1976 musical by George Abbott, Richard Adler, and Will Holt

Music Is is a musical with a book by George Abbott, music by Richard Adler, and lyrics by Will Holt. It is the second musical adaptation of the William Shakespeare play Twelfth Night, following Your Own Thing in 1968.

==Overview==
The plot focuses on mistaken identity. Masquerading as a young page named Cesario, Viola enters the service of Duke Orsino, who is in love with Olivia. When she rejects his romantic advances, Orsino decides to use Cesario as an intermediary. Olivia, believing Cesario to be a man, falls in love with the attractive messenger. Viola, in turn, falls in love with the Duke, who also believes Cesario is a man and regards him as his confidant.

==Productions==
The musical had its world premiere at the Seattle Repertory Theatre in 1976. The Broadway production, directed by Abbott and choreographed by Patricia Birch, opened at the St. James Theatre on December 20, 1976, following 14 previews and closed on December 26 after eight performances. The music was orchestrated by Hershy Kay, and Paul Gemignani served as musical director.

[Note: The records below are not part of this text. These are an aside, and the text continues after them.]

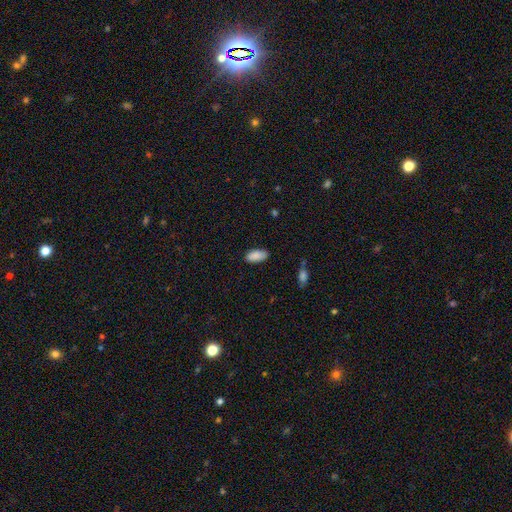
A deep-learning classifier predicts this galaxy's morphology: Smooth or featured?
  - smooth: 89% *
  - star or artifact: 7%
  - featured or disk: 4%
How rounded?
  - in between: 91% *
  - cigar-shaped: 7%
  - round: 2%
Merging?
  - none: 83% *
  - minor disturbance: 13%
  - major disturbance: 3%
  - merger: 1%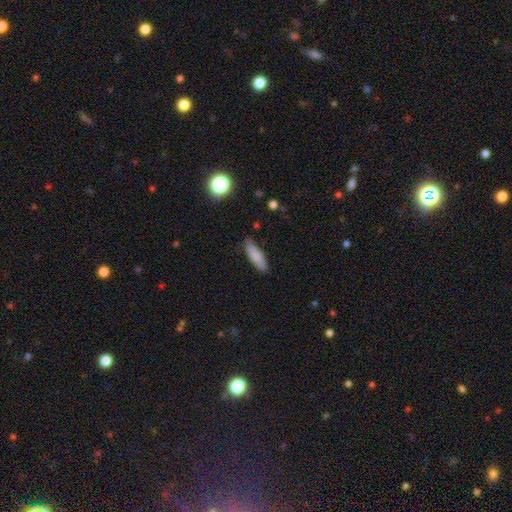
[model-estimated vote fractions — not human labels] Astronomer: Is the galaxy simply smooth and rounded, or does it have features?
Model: smooth — 82%.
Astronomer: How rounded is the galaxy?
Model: cigar-shaped — 54% (runner-up: in between, 45%).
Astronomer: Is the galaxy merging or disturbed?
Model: none — 78%.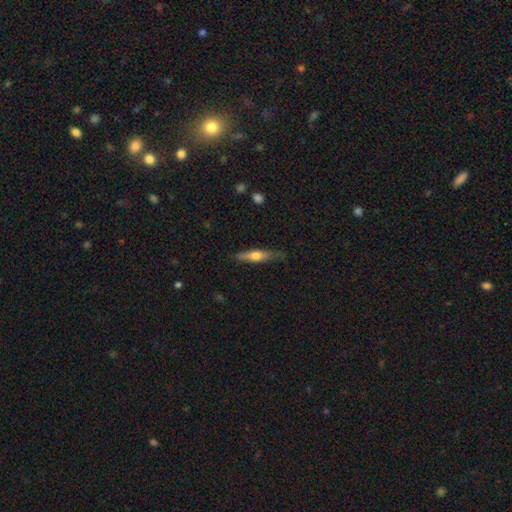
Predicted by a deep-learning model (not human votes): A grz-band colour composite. It shows a smooth galaxy with no disk features (51%) that is cigar-shaped (79%). Merging: none (77%).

The cast included Catherine Cox as Viola, Christopher Hewett as Malvolio, Joel Higgins as Sebastian, David Holliday as Duke Orsino, Sherry Mathis as Olivia, Joe Ponazecki as Sir Andrew Aguecheek, David Sabin as Sir Toby Belch, Daniel Ben-Zali in the dual roles of William Shakespeare and Feste, and Dana Kyle as Court Lady.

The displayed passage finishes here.